Smith A Candidate For President Of The United States

Smith's latest triumph over his Missouri enemies, with the

feeling that he had the governor of his state back of him,

increased his own and his followers' audacity. The Nauvoo Council

continued to pass ordinances to protect its inhabitants from

outside legal processes, civil and criminal. One of these

provided that no writ issued outside of Nauvoo for the arrest of

a person in that city should be executed until it had received

the mayor's approval, anyone violating this ordinance to be

liable to imprisonment for life, with no power of pardon in the

governor without the mayor's consent! The acquittal of O. P.

Rockwell on the charge of the attempted assassination of Governor

Boggs caused great delight among the Mormons, and their organ

declared on January 1, 1844, that "throughout the whole region of

country around us those bitter and acrimonious feelings, which

have so long been engendered by many, are dying away."

Smith's political ideas now began to broaden. "Who shall be our

next President?" was the title of an editorial in the Times and

Seasons of October 1, 1843, which urged the selection of a man

who would be most likely to give the Mormons help in securing

redress for their grievances.

The next month Smith addressed a letter to Henry Clay and John C.

Calhoun, who were the leading candidates for the presidential

nomination, citing the Mormons' losses and sufferings in

Missouri, and their failure to obtain redress in the courts or

from Congress, and asking, "What will be your rule of action

relative to us as a people should fortune favor your ascendancy

to the chief magistracy? "Clay replied that, if nominated, he

could "enter into no egagements, make no promises, give no

pledges to any particular portion of the people of the United

States," adding, "If I ever enter into that high office, I must

go into it free and unfettered, with no guarantees but such as

are to be drawn from my whole life, character and conduct." He

closed with an expression of sympathy with the Mormons "in their

sufferings under injustice." Calhoun replied that, if elected

President, he would try to administer the government according to

the constitution and the laws, and that, as these made no

distinction between citizens of different religious creeds, he

should make none. He repeated an opinion which he had given Smith

in Washington that the Mormon case against the state of Missouri

did not come within the jurisdiction of the federal government.

These replies excited Smith to wrath and he answered them at

length, and in language characteristic of himself. A single

quotation from his letter to Clay (dated May 13, 1844) will


"In your answer to my question, last fall, that peculiar trait of

the modern politician, declaring 'if you ever enter into that

high office, you must go into it unfettered, with no guarantees

but such as are to be drawn from your whole life, character and

conduct,' so much resembles a lottery vender's sign, with the

goddess of good luck sitting on the car of fortune, astraddle of

the horn of plenty, and driving the merry steeds of beatitude,

without reins or bridle, that I cannot help exclaiming, 'O, frail

man, what have you done that will exalt you?
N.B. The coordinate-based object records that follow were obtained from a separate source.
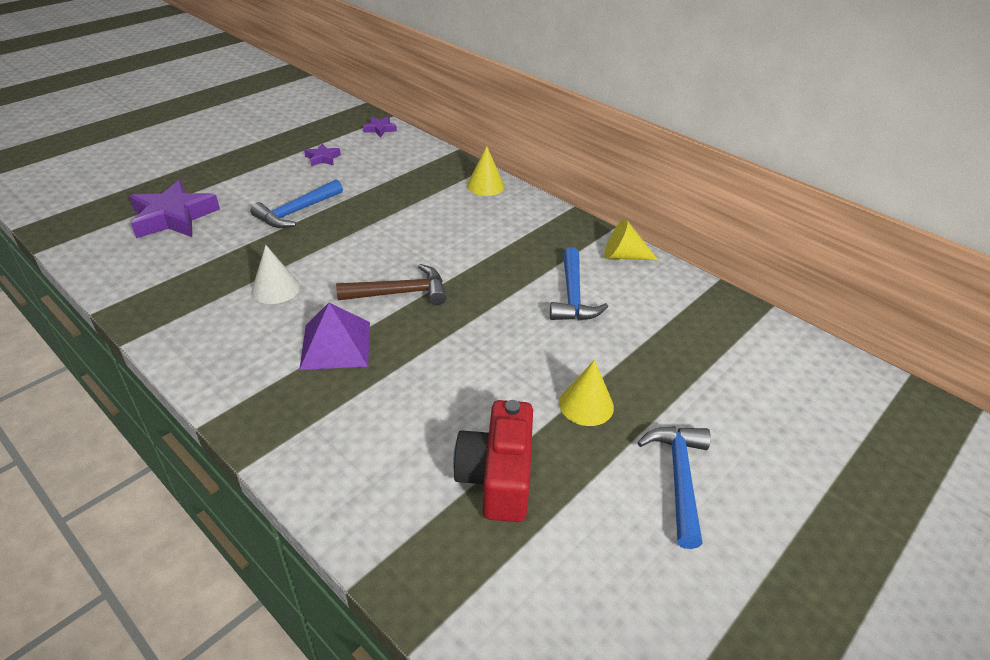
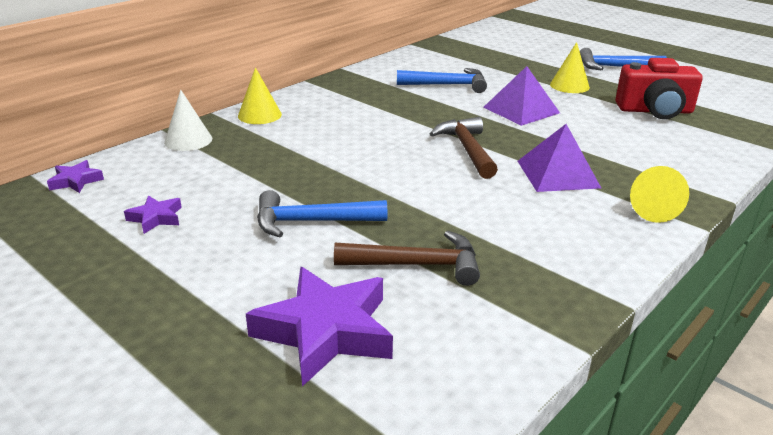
camera: 90 degrees left, 10 degrees down
(223, 252) = (416, 265): none -> brown hammer
(275, 289) = (483, 216): white cone -> white cone (188, 140)
(297, 212) = (312, 222): blue hammer -> blue hammer turned 135 degrees clockwise
(499, 345) = (521, 110): none -> purple pyramid
(623, 256) = (386, 67): yellow cone -> yellow cone (651, 209)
Can anything be

drawn from your LIFE, CHARACTER OR CONDUCT that is worthy of

being held up to the gaze of this nation as a model of VIRTUE,

CHARACTER AND WISDOM?'. . . 'Your whole life, character and

conduct' have been spotted with deeds that causes a blush upon

the face of a virtuous patriot; so you must be contented with

your lot, while crime, cowardice, cupidity or low cunning have

handed you down from the high tower of a statesman to the black

hole of a gambler . . . . Crape the heavens with weeds of woe;

gird the earth with sackcloth, and let hell mutter one melody in

commemoration of fallen splendor! For the glory of America has

departed, and God will set a flaming sword to guard the tree of

liberty, while such mint-tithing Herods as Van Buren, Boggs,

Benton, Calhoun, and Clay are thrust out of the realms of virtue

as fit subjects for the kingdom of fallen greatness--vox reprobi,

vox Diaboli."

Calhoun was admonished to read the eighth section of article one

of the federal constitution, after which "God, who cooled the

heat of a Nebuchadnezzar's furnace, or shut the mouths of lions

for the honor of a Daniel, will raise your mind above the narrow

notion that the general government has no power, to the sublime

idea that Congress, with the President as executor, is as

almighty in its sphere as Jehovah is in his." 1

*For this correspondence in full, see Times and Seasons, January

1, and June 1, 1844, or Mackay's "The Mormons," p. 143.

Smith's next step was to have judge Phelps read to a public

meeting in Nauvoo on February 7, 1844, a very long address by the

prophet, setting forth his views on national politics.* He

declared that "no honest man can doubt for a moment but the glory

of American liberty is on the wane, and that calamity and

confusion will sooner or later destroy the peace of the people,"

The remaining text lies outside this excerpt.